> _Task statement_: Each entry, in full: reproduce it exactly.
#### Exercise data
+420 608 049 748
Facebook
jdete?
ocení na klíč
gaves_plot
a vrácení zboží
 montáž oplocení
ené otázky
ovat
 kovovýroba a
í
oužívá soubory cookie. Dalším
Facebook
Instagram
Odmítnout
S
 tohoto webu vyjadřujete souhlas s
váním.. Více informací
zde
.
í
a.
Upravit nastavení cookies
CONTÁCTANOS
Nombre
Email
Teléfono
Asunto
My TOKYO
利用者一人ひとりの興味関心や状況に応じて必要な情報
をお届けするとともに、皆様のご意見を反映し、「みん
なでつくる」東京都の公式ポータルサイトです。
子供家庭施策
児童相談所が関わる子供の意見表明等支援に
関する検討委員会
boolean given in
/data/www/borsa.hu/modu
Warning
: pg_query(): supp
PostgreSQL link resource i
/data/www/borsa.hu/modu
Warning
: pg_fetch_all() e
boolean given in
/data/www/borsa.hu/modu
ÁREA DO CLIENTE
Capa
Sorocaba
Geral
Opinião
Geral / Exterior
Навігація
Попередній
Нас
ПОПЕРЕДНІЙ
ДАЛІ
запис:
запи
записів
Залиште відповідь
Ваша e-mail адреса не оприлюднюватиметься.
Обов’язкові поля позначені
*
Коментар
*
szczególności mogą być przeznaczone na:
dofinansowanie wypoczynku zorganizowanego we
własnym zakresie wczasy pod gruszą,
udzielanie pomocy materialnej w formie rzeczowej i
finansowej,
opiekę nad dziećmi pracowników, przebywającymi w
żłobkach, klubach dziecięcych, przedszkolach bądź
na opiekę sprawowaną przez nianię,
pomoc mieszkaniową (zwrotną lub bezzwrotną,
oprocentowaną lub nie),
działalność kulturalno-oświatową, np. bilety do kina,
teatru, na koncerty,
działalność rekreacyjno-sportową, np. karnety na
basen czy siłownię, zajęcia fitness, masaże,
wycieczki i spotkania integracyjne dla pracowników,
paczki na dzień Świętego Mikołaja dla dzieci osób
########
> _Written response_:
+420 608 049 748
Facebook
jdete?
ocení na klíč
gaves_plot
a vrácení zboží
 montáž oplocení
ené otázky
ovat
 kovovýroba a
í
oužívá soubory cookie. Dalším
Facebook
Instagram
Odmítnout
S
 tohoto webu vyjadřujete souhlas s
váním.. Více informací
zde
.
í
a.
Upravit nastavení cookies
CONTÁCTANOS
Nombre
Email
Teléfono
Asunto
My TOKYO
利用者一人ひとりの興味関心や状況に応じて必要な情報
をお届けするとともに、皆様のご意見を反映し、「みん
なでつくる」東京都の公式ポータルサイトです。
子供家庭施策
児童相談所が関わる子供の意見表明等支援に
関する検討委員会
boolean given in
/data/www/borsa.hu/modu
Warning
: pg_query(): supp
PostgreSQL link resource i
/data/www/borsa.hu/modu
Warning
: pg_fetch_all() e
boolean given in
/data/www/borsa.hu/modu
ÁREA DO CLIENTE
Capa
Sorocaba
Geral
Opinião
Geral / Exterior
Навігація
Попередній
Нас
ПОПЕРЕДНІЙ
ДАЛІ
запис:
запи
записів
Залиште відповідь
Ваша e-mail адреса не оприлюднюватиметься.
Обов’язкові поля позначені
*
Коментар
*
szczególności mogą być przeznaczone na:
dofinansowanie wypoczynku zorganizowanego we
własnym zakresie wczasy pod gruszą,
udzielanie pomocy materialnej w formie rzeczowej i
finansowej,
opiekę nad dziećmi pracowników, przebywającymi w
żłobkach, klubach dziecięcych, przedszkolach bądź
na opiekę sprawowaną przez nianię,
pomoc mieszkaniową (zwrotną lub bezzwrotną,
oprocentowaną lub nie),
działalność kulturalno-oświatową, np. bilety do kina,
teatru, na koncerty,
działalność rekreacyjno-sportową, np. karnety na
basen czy siłownię, zajęcia fitness, masaże,
wycieczki i spotkania integracyjne dla pracowników,
paczki na dzień Świętego Mikołaja dla dzieci osób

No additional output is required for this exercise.